My daily morning walks witness a ritual that continues throughout the year. As soon as I step out of the house in our colony, I am greeted by twittering calls overhead. Without even looking up, I know it’s the resident colony of house swifts (Apus affinis), approximately thirty in number, wishing me a very good morning. If you look up at the sky and see a small blackish bird with narrow, streamlined wings and white on its back (visible only when the bird twists and turns in flight), you are looking at the house swift. House swifts (or little swifts as they are also called) are small, agile birds with extremely short legs. Their scientific name is derived from the Greek word apous which means ‘without feet’. House swifts are resident birds and can be seen throughout the year in most parts of India.
Flying often with the swift, you may see another small bird. This bird, the swallow, unlike the swift, has broad triangular wings. The wings of swifts are held mostly at right angles to the body when in flight, whereas in the case of swallows the wings are held at a slight angle to the body in flight.
Among the most commonly seen swallows in India is the red-rumped swallow (Cecropis daurica). While the red-rumped swallow appears dark coloured in silhouette, it is actually bluish-black with a reddish colour on its rump (or back). This swallow is a resident in many parts of India, but in south India it is only a winter visitor.
Though swifts and swallows actually belong to different bird families, they have a lot in common. The most amazing facet of swifts and swallows is how they hunt. Both these birds are agile fliers and are skilled at feeding on insects while they are in flight. The bills of these birds are small, yet flattened, so they can devour small insects as they fly, often very high up in the sky. I often wonder whether there is any life so high up in the sky, but the presence of swifts and swallows, appearing as only as dots in the sky above, is a clear sign that there is food to be had for these birds, even at that height!
The other behaviour of swifts and swallows that never ceases to amaze me is the amount of time they spend flying and foraging. While swallows may occasionally be seen resting on electric or telephone wires (often hundreds of them lined up together), you will hardly ever see swifts sitting, at least during the day.

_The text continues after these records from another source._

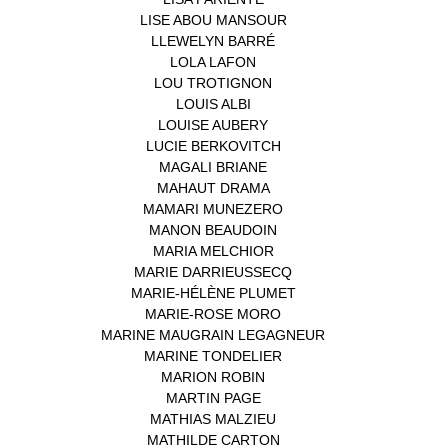
LISE ABOU MANSOUR
(1)
LLEWELYN BARRÉ
(1)
LOLA LAFON
(1)
LOU TROTIGNON
(1)
LOUIS ALBI
(1)
LOUISE AUBERY
(1)
LUCIE BERKOVITCH
(1)
MAGALI BRIANE
(1)
MAHAUT DRAMA
(1)
MAMARI MUNEZERO
(1)
MANON BEAUDOIN
(1)
MARIA MELCHIOR
(1)
MARIE DARRIEUSSECQ
(1)
MARIE-HÉLÈNE PLUMET
(1)
MARIE-ROSE MORO
(1)
MARINE MAUGRAIN LEGAGNEUR
(1)
MARINE TONDELIER
(1)
MARION ROBIN
(1)
MARTIN PAGE
(1)
MATHIAS MALZIEU
(1)
MATHILDE CARTON
(3)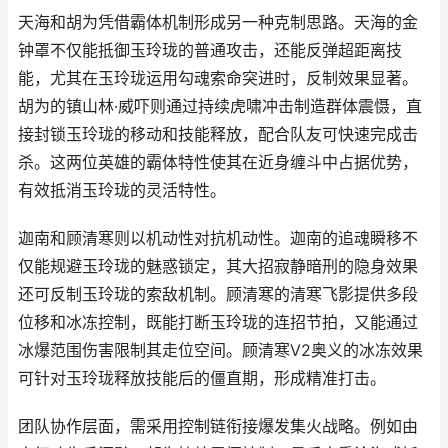
天海和胡为凭借霸体机制形成另一种克制思路。天海的金
钟罩不仅能抵御玉玲珑的普通攻击，还能反弹超距离技
能，尤其在玉玲珑运用勾魂索命突进时，反制效果显著。
胡为的镇山林·威吓则通过持续虎啸冲击制造群体震慑，直
接封锁玉玲珑的移动和技能释放，配合队友可快速完成击
杀。这两位英雄的霸体特性使其在近身缠斗中占据优势，
有效抵消玉玲珑的灵活特性。
迦南和顾清寒则以机动性对抗机动性。迦南的追魂瞬移不
仅能规避玉玲珑的魅惑锁定，其大招寂静暗刑的隐身效果
还可反制玉玲珑的索敌机制。顾清寒的清寒飞影提供多段
位移和冰冻控制，既能打断玉玲珑的连招节拍，又能通过
冰爆范围伤害限制其走位空间。顾清寒V2奥义的冰冻效果
可针对玉玲珑释放技能后的僵直期，形成精准打击。
团队协作层面，需采用控制链衔接爆发集火战略。例如由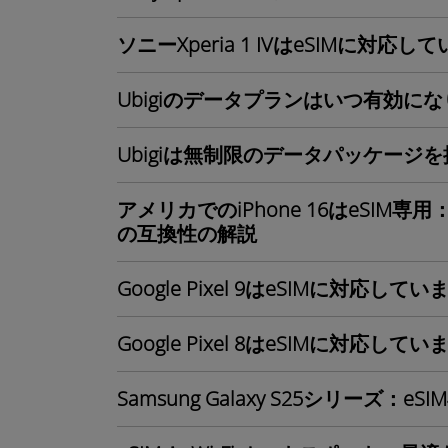
ソニーXperia 1 IVはeSIMに対応
Ubigiのデータプランはいつ有効に
Ubigiは無制限のデータパッケージ
アメリカでのiPhone 16はeSIM専用：
の互換性の解説
Google Pixel 9はeSIMに対応して
Google Pixel 8はeSIMに対応して
Samsung Galaxy S25シリーズ：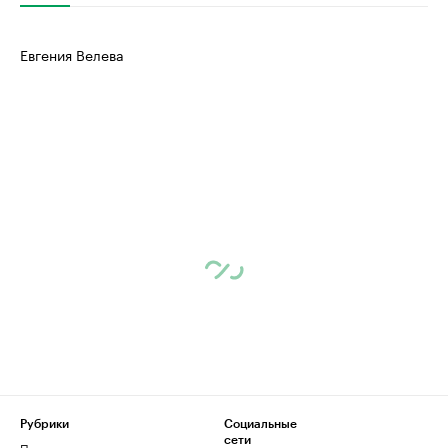
Евгения Велева
Рубрики
Социальные
сети
Политика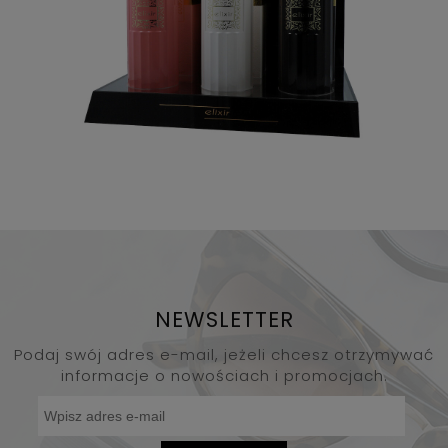
NEWSLETTER
Podaj swój adres e-mail, jeżeli chcesz otrzymywać
informacje o nowościach i promocjach.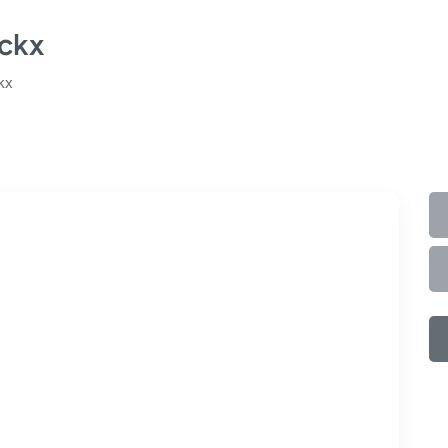
ckx
kx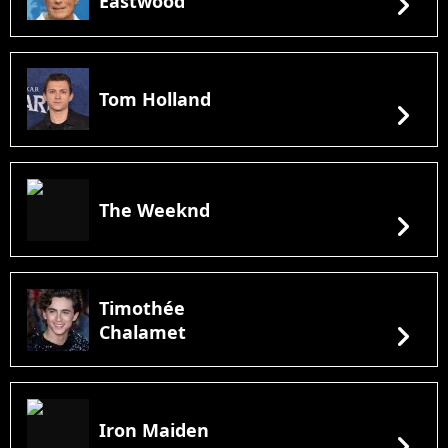
chevron_right
Eastwood
Tom Holland
chevron_right
The Weeknd
chevron_right
Timothée
chevron_right
Chalamet
Iron Maiden
chevron_right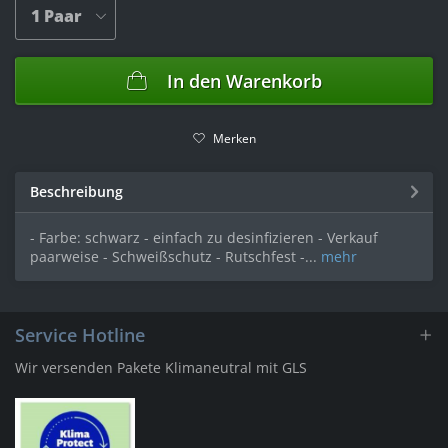
In den
Warenkorb
Merken
Beschreibung
- Farbe: schwarz - einfach zu desinfizieren - Verkauf
paarweise - Schweißschutz - Rutschfest -...
mehr
Service Hotline
Wir versenden Pakete Klimaneutral mit GLS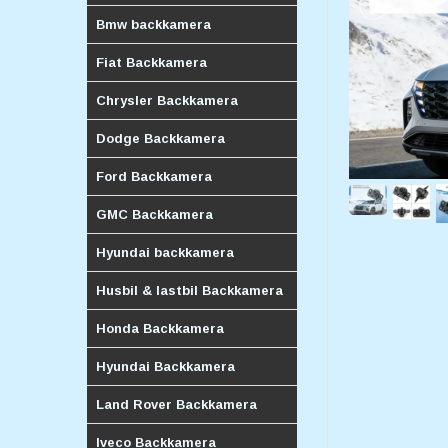
Bmw backkamera
Fiat Backkamera
Chrysler Backkamera
Dodge Backkamera
Ford Backkamera
GMC Backkamera
Hyundai backkamera
Husbil & lastbil Backkamera
Honda Backkamera
Hyundai Backkamera
Land Rover Backkamera
Iveco Backkamera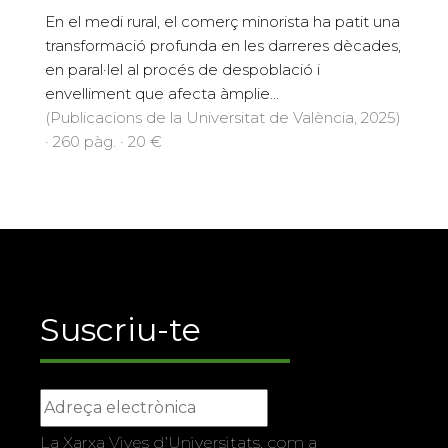
En el medi rural, el comerç minorista ha patit una
transformació profunda en les darreres dècades,
en paral·lel al procés de despoblació i
envelliment que afecta àmplie...
(Publicacions de la Universitat de València, 2025)
· 260 pàg. · 20 €
Suscriu-te
La Xarxa Vives d’Universitats, com a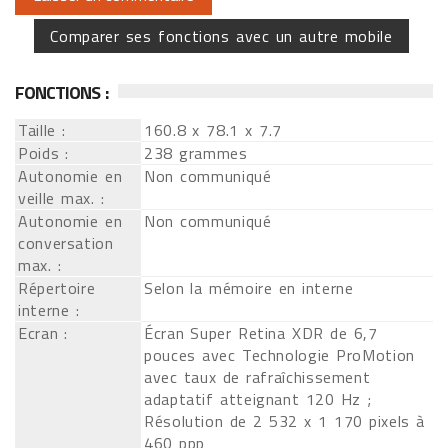
Comparer ses fonctions avec un autre mobile
FONCTIONS :
Taille :
160.8 x 78.1 x 7.7
Poids :
238 grammes
Autonomie en
Non communiqué
veille max. :
Autonomie en
Non communiqué
conversation
max. :
Répertoire
Selon la mémoire en interne
interne :
Ecran :
Écran Super Retina XDR de 6,7
pouces avec Technologie ProMotion
avec taux de rafraîchissement
adaptatif atteignant 120 Hz ;
Résolution de 2 532 x 1 170 pixels à
460 ppp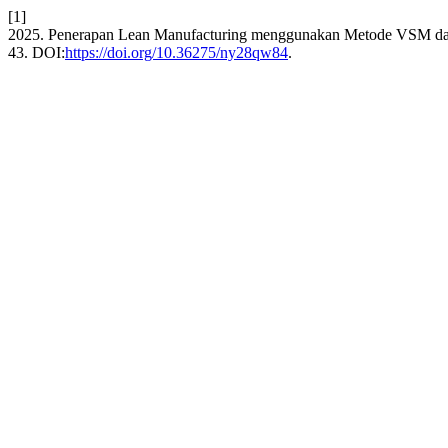
[1]
2025. Penerapan Lean Manufacturing menggunakan Metode VSM d
43. DOI:
https://doi.org/10.36275/ny28qw84
.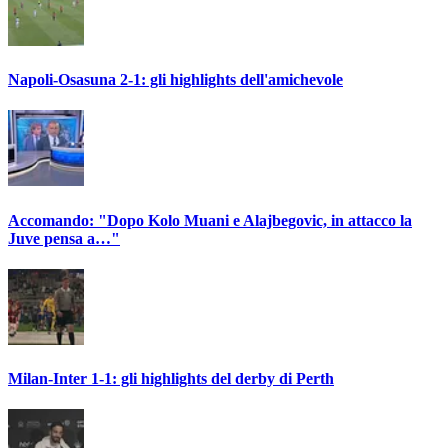
Napoli-Osasuna 2-1: gli highlights dell'amichevole
Accomando: "Dopo Kolo Muani e Alajbegovic, in attacco la
Juve pensa a…"
Milan-Inter 1-1: gli highlights del derby di Perth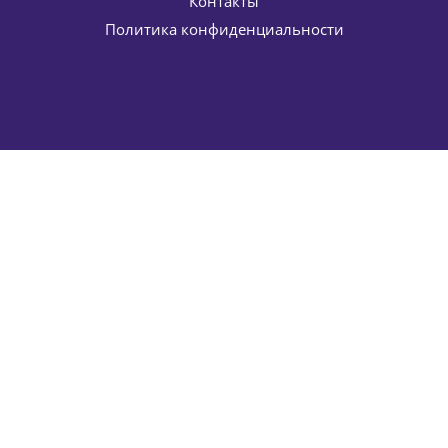
Контакты
Политика конфиденциальности
Тоник-спрей с Витамином C энергетический Hydro C
Energizing Toner ELDAN Cosmetics 250 мл
3 727
руб.
/шт
4 385
руб.
-
15
%
Экономия
658
руб.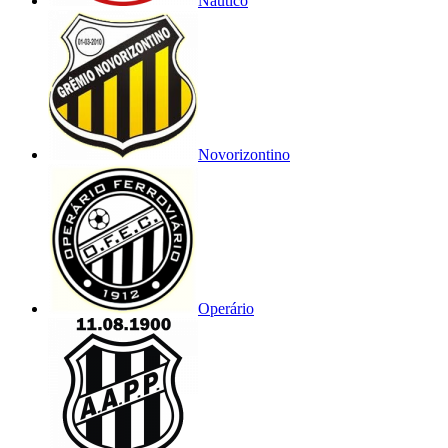
Náutico
Novorizontino
Operário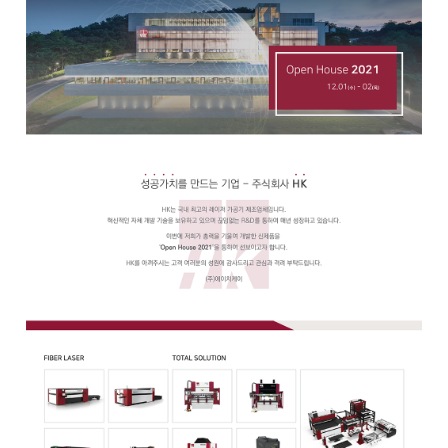
Global Networks
FL3015 Conversion
국내지사
PS Conversion
해외지사
Gantry
∨
FO Series
HD Gantry Series
Tube
∨
TL6527-S
TL9036-X
절곡기
∨
유압 절곡기
전기 절곡기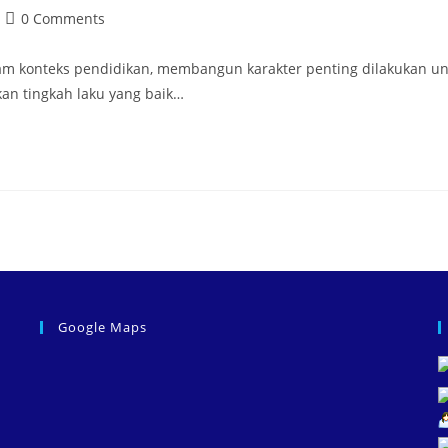
0 Comments
Dalam konteks pendidikan, membangun karakter penting dilakukan
kan tingkah laku yang baik…
Google Maps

Both these bird species can be seen tirelessly foraging for insects all day long. Don’t they get tired? I have often wondered. Why don’t they rest once in a while? Is the energy they get from the insects they eat in flight sufficient for them to forage in this manner? Well, the birds seem to be flourishing, so obviously they have worked out the energy economics of being aerial predators and balancing the lack of competition at that height versus the degree of difficulty of preying on insects in flight.